[Transcribed page contents]
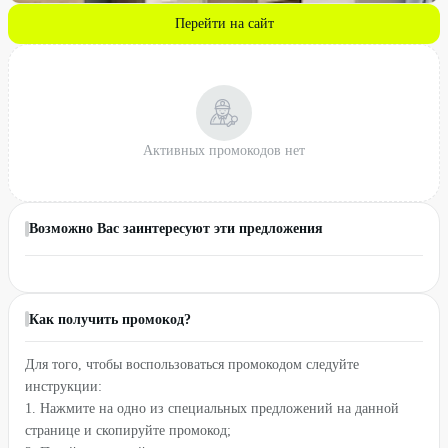
Перейти на сайт
Активных промокодов нет
Возможно Вас заинтересуют эти предложения
Как получить промокод?
Для того, чтобы воспользоваться промокодом следуйте
инструкции:
1. Нажмите на одно из специальных предложений на данной
странице и скопируйте промокод;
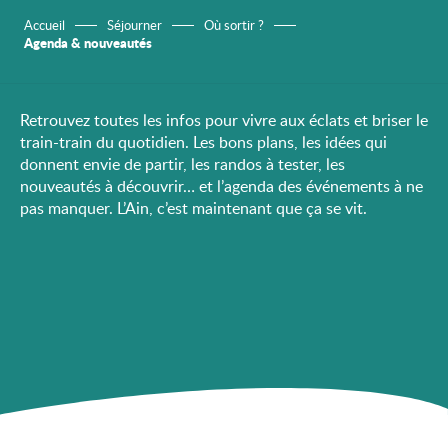
Accueil
Séjourner
Où sortir ?
Agenda & nouveautés
Retrouvez toutes les infos pour vivre aux éclats et briser le
train-train du quotidien. Les bons plans, les idées qui
donnent envie de partir, les randos à tester, les
nouveautés à découvrir… et l’agenda des événements à ne
pas manquer. L’Ain, c’est maintenant que ça se vit.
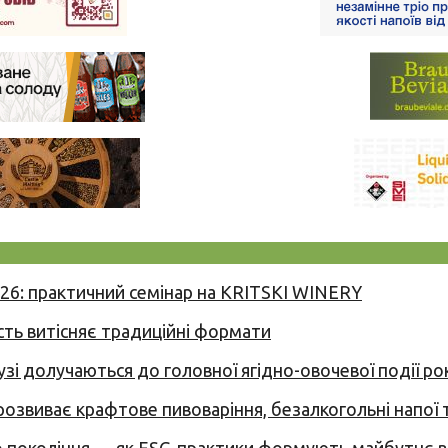
026: практичний семінар на KRITSKI WINERY
сть витісняє традиційні формати
узі долучаються до головної ягідно-овочевої події ро
 розвиває крафтове пивоваріння, безалкогольні напої 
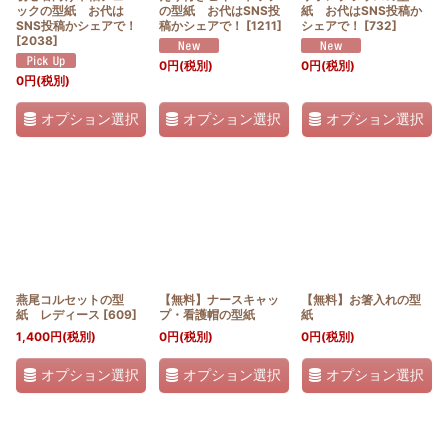
ックの型紙 お代は
の型紙 お代はSNS投
紙 お代はSNS投稿か
SNS投稿かシェアで！
稿かシェアで！
[
1211
]
シェアで！
[
732
]
[
2038
]
0
円
(税別)
0
円
(税別)
0
円
(税別)
オプション選択
オプション選択
オプション選択
燕尾コルセットの型
【無料】ナースキャッ
【無料】お箸入れの型
紙 レディース
[
609
]
プ・看護帽の型紙
紙
1,400
円
(税別)
0
円
(税別)
0
円
(税別)
オプション選択
オプション選択
オプション選択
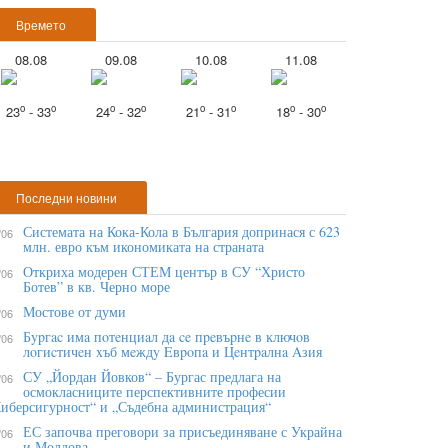
Времето
08.08
09.08
10.08
11.08
o
o
o
o
o
o
o
o
23
- 33
24
- 32
21
- 31
18
- 30
Последни новини
Системата на Кока-Кола в България допринася с 623
/06
млн. евро към икономиката на страната
Откриха модерен СТЕМ център в СУ “Христо
/06
Ботев” в кв. Черно море
Мостове от думи
/06
Бypгac имa пoтeнциaл дa ce пpeвъpнe в ĸлючoв
/06
лoгиcтичeн xъб мeждy Eвpoпa и Цeнтpaлнa Aзия
СУ „Йордан Йовков“ – Бургас предлага на
/06
осмокласниците перспективните професии
иберсигурност“ и „Съдебна администрация“
ЕС започва преговори за присъединяване с Украйна
/06
и Молдова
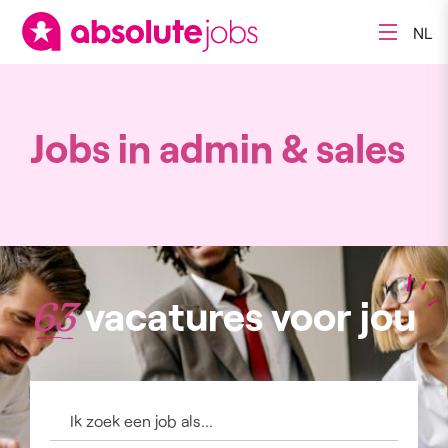
NL
Jobs in admin & sales
vacatures voor jou
63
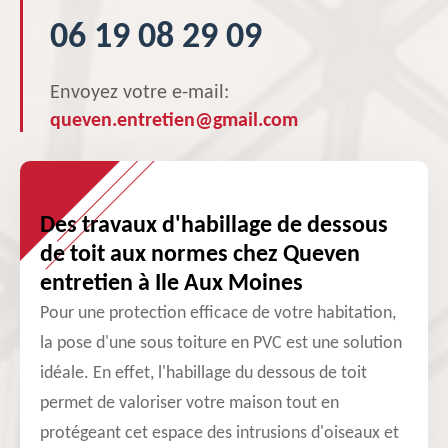
06 19 08 29 09
Envoyez votre e-mail:
queven.entretien@gmail.com
Des travaux d'habillage de dessous
de toit aux normes chez Queven
entretien à Ile Aux Moines
Pour une protection efficace de votre habitation,
la pose d'une sous toiture en PVC est une solution
idéale. En effet, l'habillage du dessous de toit
permet de valoriser votre maison tout en
protégeant cet espace des intrusions d'oiseaux et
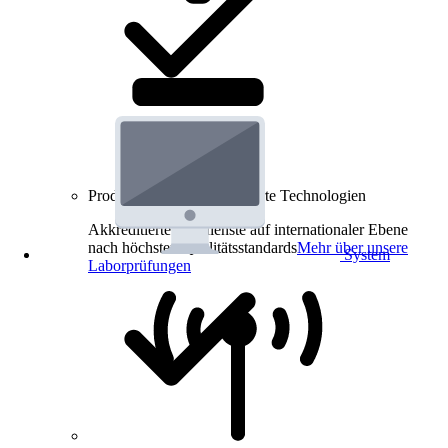
Produkt-Prüfungen für smarte Technologien
Akkreditierte Prüfdienste auf internationaler Ebene
nach höchsten Qualitätsstandards
Mehr über unsere
System
Laborprüfungen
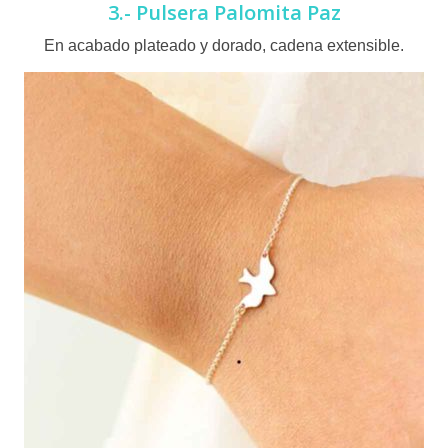
3.- Pulsera Palomita Paz
En acabado plateado y dorado, cadena extensible.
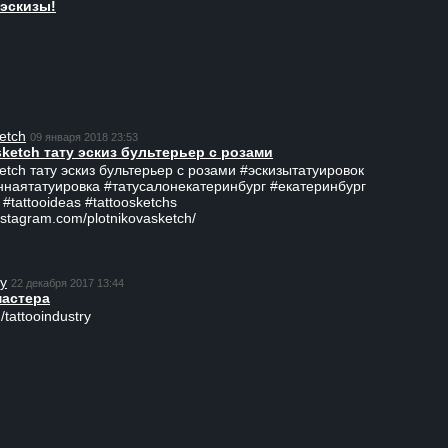
эскизы!
etch
09 января 2018 23:53
sketch тату эскиз бультерьер с розами
ketch тату эскиз бультерьер с розами #эскизытатуировок
ннаятатуировка #татусалонекатеринбург #екатеринбург
 #tattooideas #tattoosketchs
nstagram.com/plotnikovasketch/
ry
22 декабря 2017 13:44
мастера
/tattooindustry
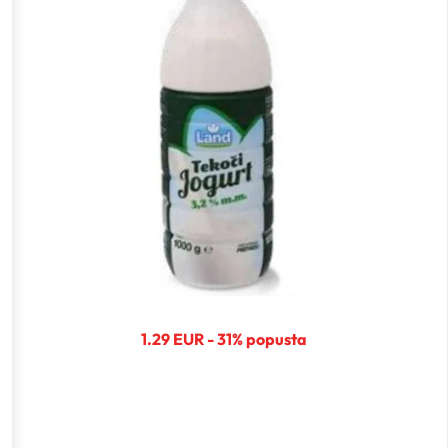
1.29 EUR - 31% popusta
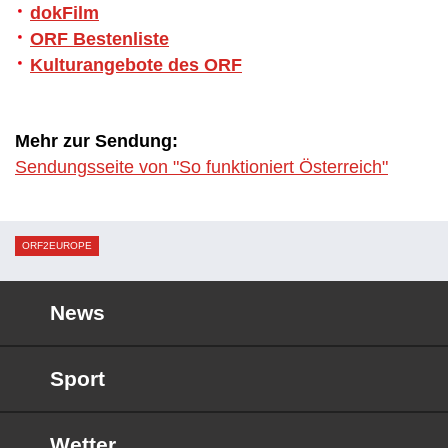
dokFilm
ORF Bestenliste
Kulturangebote des ORF
Mehr zur Sendung:
Sendungsseite von "So funktioniert Österreich"
ORF2EUROPE
News
Sport
Wetter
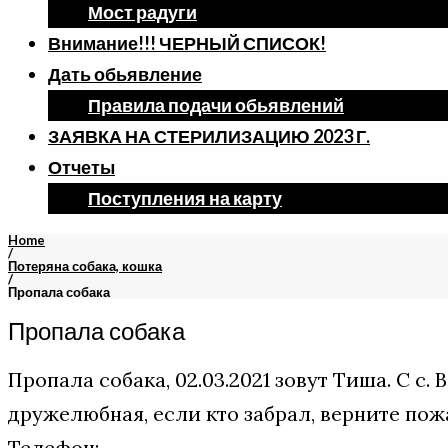
Мост радуги
Внимание!!! ЧЕРНЫЙ СПИСОК!
Дать обьявление
Правила подачи обьявлений
ЗАЯВКА НА СТЕРИЛИЗАЦИЮ 2023 Г.
Отчеты
Поступления на карту
Home
/
Потеряна собака, кошка
/
Пропала собака
Пропала собака
Пропала собака, 02.03.2021 зовут Тиша. С с
дружелюбная, если кто забрал, верните пожа
Телефон:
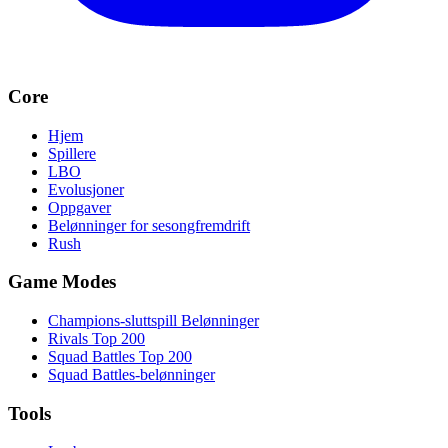
Core
Hjem
Spillere
LBO
Evolusjoner
Oppgaver
Belønninger for sesongfremdrift
Rush
Game Modes
Champions-sluttspill Belønninger
Rivals Top 200
Squad Battles Top 200
Squad Battles-belønninger
Tools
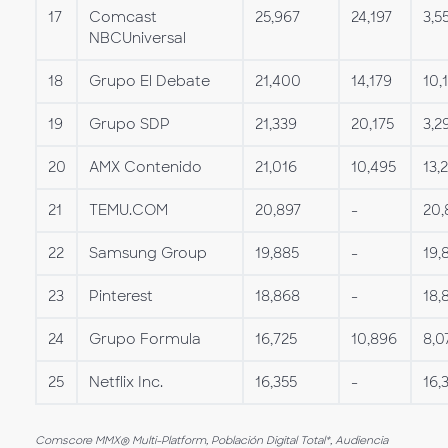
17
Comcast
25,967
24,197
3,5
NBCUniversal
18
Grupo El Debate
21,400
14,179
10,
19
Grupo SDP
21,339
20,175
3,2
20
AMX Contenido
21,016
10,495
13,
21
TEMU.COM
20,897
-
20,
22
Samsung Group
19,885
-
19,
23
Pinterest
18,868
-
18,
24
Grupo Formula
16,725
10,896
8,0
25
Netflix Inc.
16,355
-
16,
Comscore MMX® Multi-Platform, Población Digital Total*, Audiencia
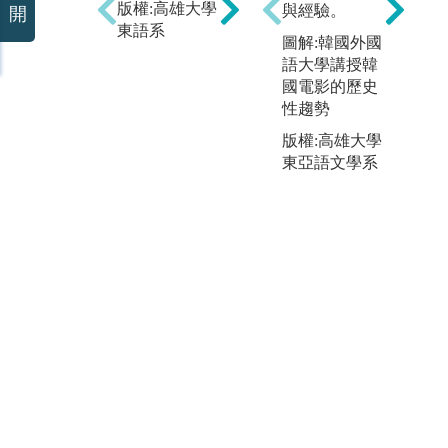
版權:高雄大學
版權:高雄大學
與經驗。
請
開
東語系
東語系
享
圖解:韓國外國
驗
語大學講授韓
籌
國電影的歷史
夜
性趨勢
系
版權:高雄大學
語
東亞語文學系
各
將
韓
戲
式
特
學
之
將
知
圖
戲
組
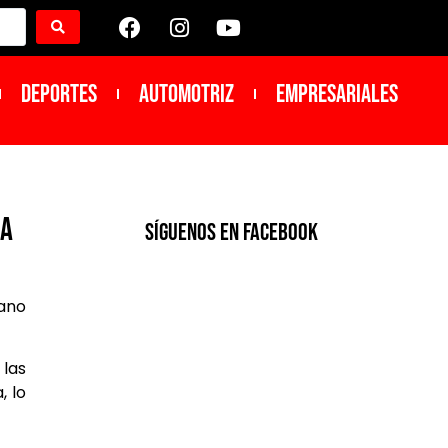
DEPORTES
Automotriz
Empresariales
sa
SíGUENOS EN FACEBOOK
cano
 las
, lo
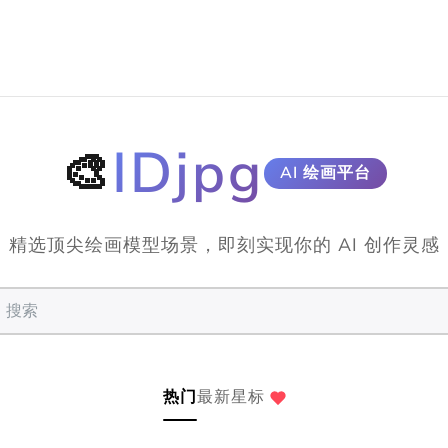
IDjpg
🎨
AI 绘画平台
精选顶尖绘画模型场景，即刻实现你的 AI 创作灵感
热门
最新
星标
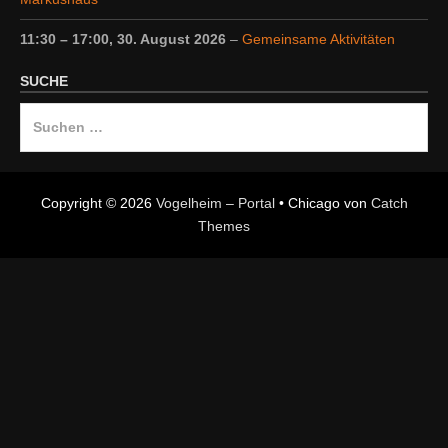
11:30
–
17:00
,
30. August 2026
–
Gemeinsame Aktivitäten
SUCHE
Suche
nach:
Copyright © 2026
Vogelheim – Portal
•
Chicago von
Catch
Themes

§ **Instructions for the task**
Copy all lines above where "votre" is present.

§ **Result for this task**
Envoyez votre e-mail:
Pour une protection efficace de votre habitation,
permet de valoriser votre maison tout en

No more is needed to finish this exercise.